Eva e Adamo
Eva e Adamo come Donna e Uomo, come documento sulla coppia, come referto sul rapporto tra i due sessi, privilegiando apertamente il punto di vista di Eva. Eva e Adamo come ”opposizione” tra Eva e Adamo, come difficoltà di comunicare all’interno della coppia e, ancora, come incomprensione, non detto, bugie. Tre storie di donne che si raccontano nel documentario narrativo di Vittorio Moroni: la storia della giovane Deborah, con alle spalle un recente passato da hot-line girl televisiva e da attrice porno, che vive con Filippo e la loro bambina; quella dell’anziana e vispa scrittrice Erika, unita al senegalese Moussà, da cui la separano però molti anni di età; quella della dolce infermiera Veronica, sposata con Alberto, uomo costretto sulla carrozzella dalla sclerosi multipla, con il quale è riuscita anche ad avere dei figli. Le tre donne ci parlano dell’incontro con i loro uomini, dei loro sentimenti, delle loro gioie e dei loro drammi.
Affascina molto quest’opera di poco più di un’ora e un quarto; ed è senz’altro coraggiosa la scelta del regista che per parlare d’amore, tema tanto delicato quanto assai spesso volgarizzato, sceglie un’angolazione tutt’altro che convenzionale: quella di un tris di coppie inconsuete, quasi dei casi limite. Man mano che scorrono i minuti ci si rende conto, però, di come queste coppie, per quanto atipiche, si prestino perfettamente a offrire un ritratto “universale”, ampio e multicolore dell’amore, delle sue implicazioni e delle sue contraddizioni, delle sue difficoltà e delle sue sfaccettature.
Moroni si accosta alla materia trattata con garbo, senza nascondere la tenerezza che lo lega alle sue donne (lascia parlare anche gli uomini, è vero, ma forse non si fida troppo), le quali si fanno “narrazione”, diventano quasi personaggi, vere e proprie protagoniste della scena, ritratte per intero, impresse a tutto tondo sullo schermo. Moroni entra in simbiosi con loro, animato dal desiderio di ascoltarle, di registrarne quanto più possibile gli stati d’animo, le emozioni, ogni sfumatura, mantenendo anche nei frangenti più intimi un atteggiamento di profondo rispetto.

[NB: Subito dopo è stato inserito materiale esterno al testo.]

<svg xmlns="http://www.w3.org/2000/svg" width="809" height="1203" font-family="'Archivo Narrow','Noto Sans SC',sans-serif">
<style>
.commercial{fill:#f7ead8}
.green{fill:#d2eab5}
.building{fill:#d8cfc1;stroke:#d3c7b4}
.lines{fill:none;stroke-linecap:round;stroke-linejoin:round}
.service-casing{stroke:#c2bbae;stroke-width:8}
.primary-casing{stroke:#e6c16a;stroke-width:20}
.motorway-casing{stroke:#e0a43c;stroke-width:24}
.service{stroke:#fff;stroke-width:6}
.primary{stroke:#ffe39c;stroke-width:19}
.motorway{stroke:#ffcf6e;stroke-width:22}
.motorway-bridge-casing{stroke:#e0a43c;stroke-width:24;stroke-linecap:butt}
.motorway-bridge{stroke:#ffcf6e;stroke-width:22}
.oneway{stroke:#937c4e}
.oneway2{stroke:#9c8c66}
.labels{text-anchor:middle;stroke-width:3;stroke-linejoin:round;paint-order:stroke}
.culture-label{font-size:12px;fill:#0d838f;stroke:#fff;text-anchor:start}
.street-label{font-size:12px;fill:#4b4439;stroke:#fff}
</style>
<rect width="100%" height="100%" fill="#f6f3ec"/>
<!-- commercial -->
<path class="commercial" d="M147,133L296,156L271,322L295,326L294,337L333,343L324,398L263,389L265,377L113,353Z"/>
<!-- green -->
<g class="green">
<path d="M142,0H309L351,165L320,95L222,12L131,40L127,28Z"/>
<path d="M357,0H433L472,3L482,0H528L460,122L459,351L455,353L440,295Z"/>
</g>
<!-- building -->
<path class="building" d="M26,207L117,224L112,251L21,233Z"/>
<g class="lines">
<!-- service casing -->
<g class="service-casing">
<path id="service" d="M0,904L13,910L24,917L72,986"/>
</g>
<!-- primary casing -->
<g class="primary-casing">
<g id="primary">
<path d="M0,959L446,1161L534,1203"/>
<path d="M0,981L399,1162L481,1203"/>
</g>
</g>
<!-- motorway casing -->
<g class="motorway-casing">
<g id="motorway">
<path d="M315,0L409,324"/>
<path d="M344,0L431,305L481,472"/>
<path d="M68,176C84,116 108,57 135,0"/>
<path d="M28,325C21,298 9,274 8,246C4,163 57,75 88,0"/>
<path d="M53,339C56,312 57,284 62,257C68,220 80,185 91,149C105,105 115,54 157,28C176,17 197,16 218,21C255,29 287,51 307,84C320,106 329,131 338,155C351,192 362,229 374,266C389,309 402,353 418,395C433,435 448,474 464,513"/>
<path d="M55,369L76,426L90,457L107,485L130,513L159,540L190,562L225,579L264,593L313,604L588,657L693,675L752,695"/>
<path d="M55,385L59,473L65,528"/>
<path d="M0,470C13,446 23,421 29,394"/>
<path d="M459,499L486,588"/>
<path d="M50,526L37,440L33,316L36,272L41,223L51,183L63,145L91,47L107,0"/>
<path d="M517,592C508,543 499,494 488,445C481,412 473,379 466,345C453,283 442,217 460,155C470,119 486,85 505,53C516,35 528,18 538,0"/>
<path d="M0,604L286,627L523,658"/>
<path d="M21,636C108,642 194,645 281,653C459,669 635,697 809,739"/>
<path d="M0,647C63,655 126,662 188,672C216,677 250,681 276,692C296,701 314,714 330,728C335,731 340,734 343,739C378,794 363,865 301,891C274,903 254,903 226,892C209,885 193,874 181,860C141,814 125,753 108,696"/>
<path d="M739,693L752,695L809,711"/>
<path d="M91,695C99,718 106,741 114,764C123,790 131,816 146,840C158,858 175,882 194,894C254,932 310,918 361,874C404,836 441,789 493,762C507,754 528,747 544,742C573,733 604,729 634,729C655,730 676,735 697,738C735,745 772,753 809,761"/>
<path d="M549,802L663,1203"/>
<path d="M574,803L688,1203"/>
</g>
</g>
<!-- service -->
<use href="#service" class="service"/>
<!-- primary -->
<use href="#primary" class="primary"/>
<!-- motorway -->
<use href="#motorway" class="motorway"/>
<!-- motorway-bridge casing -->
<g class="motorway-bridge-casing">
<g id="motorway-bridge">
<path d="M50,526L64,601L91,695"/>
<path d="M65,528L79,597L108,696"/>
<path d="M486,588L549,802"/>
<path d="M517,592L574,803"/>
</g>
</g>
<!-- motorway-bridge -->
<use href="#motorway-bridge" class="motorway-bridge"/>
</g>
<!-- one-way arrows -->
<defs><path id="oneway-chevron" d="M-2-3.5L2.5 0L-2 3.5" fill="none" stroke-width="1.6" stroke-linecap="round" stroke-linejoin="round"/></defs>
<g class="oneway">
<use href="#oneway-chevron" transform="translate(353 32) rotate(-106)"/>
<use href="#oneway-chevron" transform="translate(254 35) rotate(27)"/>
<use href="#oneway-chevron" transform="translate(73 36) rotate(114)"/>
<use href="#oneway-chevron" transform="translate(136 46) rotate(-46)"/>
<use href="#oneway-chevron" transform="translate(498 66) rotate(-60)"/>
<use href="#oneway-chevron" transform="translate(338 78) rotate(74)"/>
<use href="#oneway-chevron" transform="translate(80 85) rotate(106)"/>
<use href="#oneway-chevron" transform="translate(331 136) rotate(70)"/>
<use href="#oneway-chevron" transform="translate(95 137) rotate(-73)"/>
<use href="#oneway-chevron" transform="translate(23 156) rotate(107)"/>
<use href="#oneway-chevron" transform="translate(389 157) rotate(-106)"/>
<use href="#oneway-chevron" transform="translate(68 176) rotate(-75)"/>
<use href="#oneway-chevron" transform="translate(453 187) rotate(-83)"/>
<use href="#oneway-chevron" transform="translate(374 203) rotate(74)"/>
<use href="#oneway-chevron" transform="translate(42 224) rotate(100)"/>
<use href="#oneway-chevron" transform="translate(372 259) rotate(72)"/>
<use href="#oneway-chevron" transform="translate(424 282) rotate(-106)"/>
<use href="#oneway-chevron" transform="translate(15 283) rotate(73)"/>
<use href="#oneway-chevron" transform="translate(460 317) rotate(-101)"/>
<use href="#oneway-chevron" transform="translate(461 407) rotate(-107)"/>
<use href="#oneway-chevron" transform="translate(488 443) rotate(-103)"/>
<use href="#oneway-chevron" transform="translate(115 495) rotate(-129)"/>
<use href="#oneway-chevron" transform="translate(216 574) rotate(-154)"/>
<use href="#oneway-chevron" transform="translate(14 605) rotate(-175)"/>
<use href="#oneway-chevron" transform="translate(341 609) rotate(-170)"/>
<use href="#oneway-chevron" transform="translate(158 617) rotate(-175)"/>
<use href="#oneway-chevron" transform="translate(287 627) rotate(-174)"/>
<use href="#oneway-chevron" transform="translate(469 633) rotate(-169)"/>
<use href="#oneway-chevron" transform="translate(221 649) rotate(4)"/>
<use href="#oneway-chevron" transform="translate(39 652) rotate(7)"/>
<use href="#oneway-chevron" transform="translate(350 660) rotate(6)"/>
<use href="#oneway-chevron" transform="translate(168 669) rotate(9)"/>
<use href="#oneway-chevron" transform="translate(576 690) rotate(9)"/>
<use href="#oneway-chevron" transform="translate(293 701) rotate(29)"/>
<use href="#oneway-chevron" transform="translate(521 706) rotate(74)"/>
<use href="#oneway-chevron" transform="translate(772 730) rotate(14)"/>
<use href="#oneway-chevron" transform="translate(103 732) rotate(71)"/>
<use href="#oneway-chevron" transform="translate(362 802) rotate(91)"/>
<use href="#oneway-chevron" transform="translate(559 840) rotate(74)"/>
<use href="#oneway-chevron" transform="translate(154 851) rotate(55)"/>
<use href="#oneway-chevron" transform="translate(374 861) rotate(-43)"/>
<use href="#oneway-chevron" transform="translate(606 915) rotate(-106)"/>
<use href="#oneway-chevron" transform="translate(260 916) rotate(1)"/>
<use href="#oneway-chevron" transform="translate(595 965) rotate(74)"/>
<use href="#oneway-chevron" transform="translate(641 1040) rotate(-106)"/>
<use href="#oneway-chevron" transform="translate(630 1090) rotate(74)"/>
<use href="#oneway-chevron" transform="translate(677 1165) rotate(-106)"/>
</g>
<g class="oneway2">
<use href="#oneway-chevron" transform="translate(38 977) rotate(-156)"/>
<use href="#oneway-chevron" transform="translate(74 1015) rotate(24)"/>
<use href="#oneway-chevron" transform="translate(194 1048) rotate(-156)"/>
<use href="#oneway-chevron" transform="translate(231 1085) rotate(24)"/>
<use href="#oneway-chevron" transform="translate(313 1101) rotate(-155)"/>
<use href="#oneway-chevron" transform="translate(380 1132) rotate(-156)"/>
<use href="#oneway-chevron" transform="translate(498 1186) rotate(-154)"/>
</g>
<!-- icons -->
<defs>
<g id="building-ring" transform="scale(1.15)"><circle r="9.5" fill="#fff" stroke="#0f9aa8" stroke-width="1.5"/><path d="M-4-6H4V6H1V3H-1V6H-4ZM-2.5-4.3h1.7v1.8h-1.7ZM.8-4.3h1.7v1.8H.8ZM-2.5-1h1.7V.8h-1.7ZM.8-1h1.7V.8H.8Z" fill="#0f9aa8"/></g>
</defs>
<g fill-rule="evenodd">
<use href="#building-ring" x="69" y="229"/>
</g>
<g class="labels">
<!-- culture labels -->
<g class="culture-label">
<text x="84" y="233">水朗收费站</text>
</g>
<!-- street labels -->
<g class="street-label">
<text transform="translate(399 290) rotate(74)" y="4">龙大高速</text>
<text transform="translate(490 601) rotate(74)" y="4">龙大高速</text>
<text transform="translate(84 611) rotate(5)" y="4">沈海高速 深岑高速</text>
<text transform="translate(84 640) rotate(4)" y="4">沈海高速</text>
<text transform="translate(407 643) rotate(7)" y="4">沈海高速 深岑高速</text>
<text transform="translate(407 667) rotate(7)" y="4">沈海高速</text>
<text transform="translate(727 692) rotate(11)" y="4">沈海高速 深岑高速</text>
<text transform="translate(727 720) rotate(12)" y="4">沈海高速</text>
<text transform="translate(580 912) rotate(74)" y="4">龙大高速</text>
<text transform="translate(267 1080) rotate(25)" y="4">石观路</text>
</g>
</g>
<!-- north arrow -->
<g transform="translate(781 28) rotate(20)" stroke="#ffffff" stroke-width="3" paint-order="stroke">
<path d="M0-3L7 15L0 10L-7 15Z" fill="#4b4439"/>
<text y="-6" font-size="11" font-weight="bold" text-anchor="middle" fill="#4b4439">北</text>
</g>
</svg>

Adottando uno stile essenziale, misurato ed elegante (funzionale e significativo inoltre l’uso di alcune opere pittoriche di Peter Moon che vanno a inframmezzare le immagini), l’autore si pone al completo servizio delle sue “attrici”, assai diverse per esperienze di vita, età, stato sociale e retroterra culturale, ma che sembrano condividere una comune condizione esistenziale. La scelta del regista di non costruire tre blocchi distinti, ma di avvicendare e intrecciare la narrazione va proprio in questa direzione. Deborah, Erika e Veronica hanno un vissuto, un passato differenti (immagini di notturni spettacoli televisivi, di frammenti di film hard, fotografie e video amatoriali ce ne offrono un assaggio), ma il loro presente, in qualche modo, le unisce sotto il segno delle ansie e delle angosce per un futuro insicuro, che si ripresenta puntualmente ogni giorno. Gli episodi che vediamo, pur mantenendo una loro unicità, vengono raccordati, diventano parti di un discorso, aperto e problematico, denso di speranze quanto di paure, sull’amore e sulla vita. La storie di Deborah e Filippo, di Erika e Moussà, di Veronica e Alberto finiscono così con l’avvicinarsi, con il somigliarsi, e con il somigliare, in qualche modo, a quelle di tutti. Perché, in fondo, Eva e Adamo è un film su di noi.